Unpredictable

So, to the Big Island of Hawai’i I went in March. Spent hours every day in front of the computer, looking out over the ocean and the tide pools at Kapoho, writing until my fingers hurt. When I returned to Seattle at the end of the month I had most of a book done. I backed it up to my flash drive, and onto the hard drive of one of my computers. I had a plan; Memorial Day weekend was coming. I would have days in which I could write in large chunks. Maybe I’d finish the book.

Then life, in the form of thieves, intervened. We went out for an evening and didn’t lock the door to our deck. We came home four hours later to find the house plundered. Computer, gone. Flash drive, also gone. Manuscript, in the wind. Everything else that the thieves took was replaceable. The book, not replaceable at all. I write as a sort of cognitive giving birth, pouring out onto a keyboard the ideas that have been gestating in my head for months, sometimes years. No outlines, no hand-written notes. I was devastated, grief-stricken.

And fortunate. I had a hunch that I knew who my thieves were; my neighborhood is home to a loose collection of methamphetamine addicts who steal packages off porches, break car windows, and case back yards for doors, like ours, left unlocked. I knew where they hung out—the local convenience stores selling tobacco, alcohol, and sugary snacks. I found a photo of the flash drive online, made up a poster, and plastered my neighborhood, particularly the area around those stores, with an reward offer, no questions asked. Four days later an anxious and uncomfortable man showed up at my door with my flash drive, all of its contents intact. My book was back.

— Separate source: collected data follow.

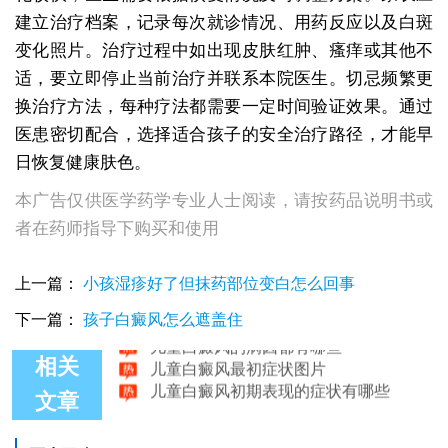
建立治疗档案，记录每次就诊情况、用药反应以及白斑
变化照片。治疗过程中如出现皮肤红肿、瘙痒或其他不
适，要立即停止当前治疗并联系本院医生。切忌频繁更
换治疗方法，每种疗法都需要一定时间验证效果。通过
医患密切配合，选择适合孩子的安全治疗路径，才能早
日恢复健康肤色。
本广告仅供医学药学专业人士阅读，请按药品说明书或
者在药师指导下购买和使用
308激光治疗儿童白癜风的安全性探讨
上一篇：
小孩湿疹好了但抹药部位变白怎么回事
补骨脂治疗儿童白癜风效果好不好
儿童白癜风难治的原因
下一篇：
孩子白癜风怎么遮盖住
儿童白癜风的病因都有哪些
儿童白癜风最初症状图片
相关
儿童白癜风初期表现的症状有哪些
文章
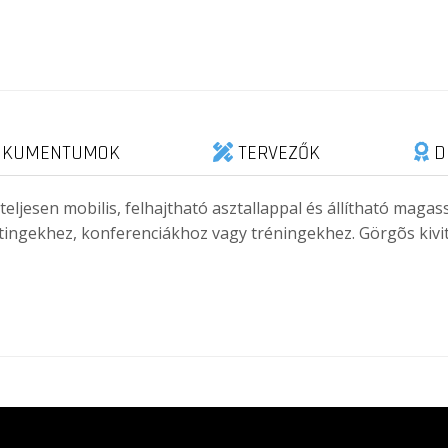
KUMENTUMOK
TERVEZŐK
D
 teljesen mobilis, felhajtható asztallappal és állítható maga
ingekhez, konferenciákhoz vagy tréningekhez. Görgõs kiv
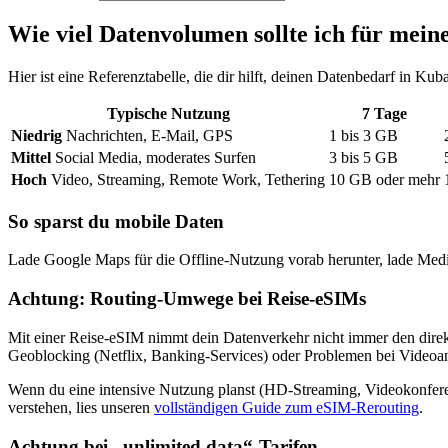
Wie viel Datenvolumen sollte ich für mein
Hier ist eine Referenztabelle, die dir hilft, deinen Datenbedarf
in Kub
Typische Nutzung
7
Tage
Niedrig
Nachrichten, E-Mail, GPS
1
bis
3
GB
Mittel
Social Media, moderates Surfen
3
bis
5
GB
Hoch
Video, Streaming, Remote Work, Tethering
10
GB oder mehr
So sparst du mobile Daten
Lade Google Maps für die Offline-Nutzung vorab herunter, lade Medi
Achtung: Routing-Umwege bei Reise-eSIMs
Mit einer Reise-eSIM nimmt dein Datenverkehr nicht immer den direk
Geoblocking (Netflix, Banking-Services) oder Problemen bei Video
Wenn du eine intensive Nutzung planst (HD-Streaming, Videokonfer
verstehen, lies unseren
vollständigen Guide zum eSIM-Rerouting
.
Achtung bei „unlimited data“-Tarifen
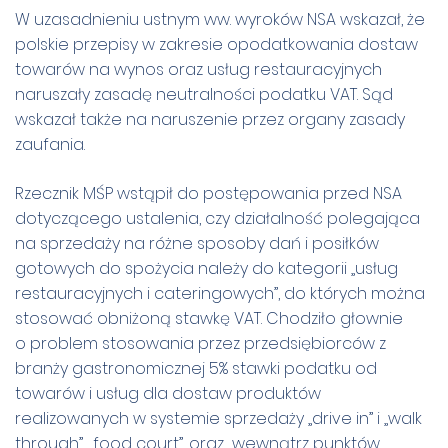
W uzasadnieniu ustnym ww. wyroków NSA wskazał, że
polskie przepisy w zakresie opodatkowania dostaw
towarów na wynos oraz usług restauracyjnych
naruszały zasadę neutralności podatku VAT. Sąd
wskazał także na naruszenie przez organy zasady
zaufania.
Rzecznik MŚP wstąpił do postępowania przed NSA
dotyczącego ustalenia, czy działalność polegająca
na sprzedaży na różne sposoby dań i posiłków
gotowych do spożycia należy do kategorii „usług
restauracyjnych i cateringowych”, do których można
stosować obniżoną stawkę VAT. Chodziło głownie
o problem stosowania przez przedsiębiorców z
branży gastronomicznej 5% stawki podatku od
towarów i usług dla dostaw produktów
realizowanych w systemie sprzedaży „drive in” i „walk
through”, „food court”, oraz „wewnątrz punktów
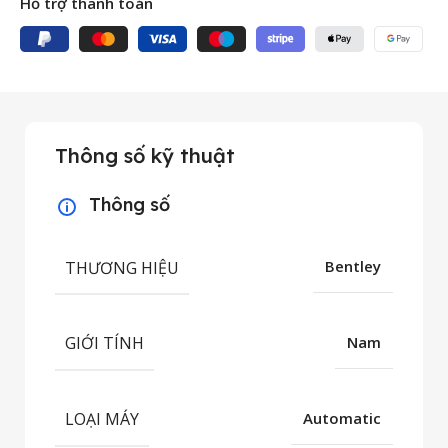
Hỗ trợ thanh toán
Thông số kỹ thuật
Thông số
THƯƠNG HIỆU
Bentley
GIỚI TÍNH
Nam
LOẠI MÁY
Automatic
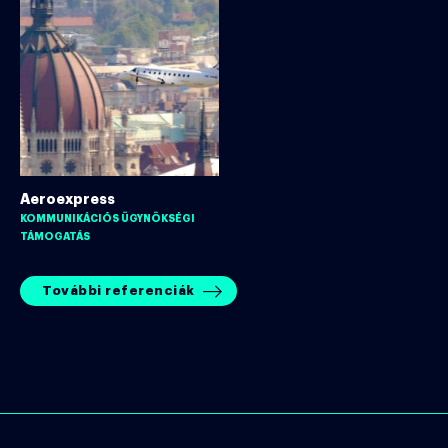
Aeroexpress
KOMMUNIKÁCIÓS ÜGYNÖKSÉGI
TÁMOGATÁS
További referenciák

Thus, in October, I returned to Kapoho and completed Not the price of admission: Healthy relationships after childhood trauma. We shot the photo for the cover; new life growing out of a lava flow that had obliterated the community of Kalapana and its black sand beach 25 years ago. With the assistance of a wonderful group of editors and designers, I was able to publish this child of my heart and brain just before the winter solstice of 2015.

The experience of loss and recovery associated with this book made it, I think, a stronger and better manuscript, more dear to me because it was almost lost and gone forever (and yes, I do now back everything up into the Cloud as well). Immersing myself in the challenges and struggles of people who had less-than-adequate experiences of attachment, love, care, and connection in childhood, and sharing the hope, strength, and compassion that I have been taught by my work with those folks, made the writing process transformative for me. I’m excited about this book because I think that it fills a gap and will empower people to have a sense of how to create the quality of connection with others that has been difficult for them to achieve.

I continue to very much value your comments and feedback on all of my work. Because the work of a therapist and a writer tends to be somewhat solitary, it’s always a treat to discover that my work is showing up in your lives. Thanks to my clients, my students, my colleagues, the people who continue to teach me so much of what I know about how to do this work.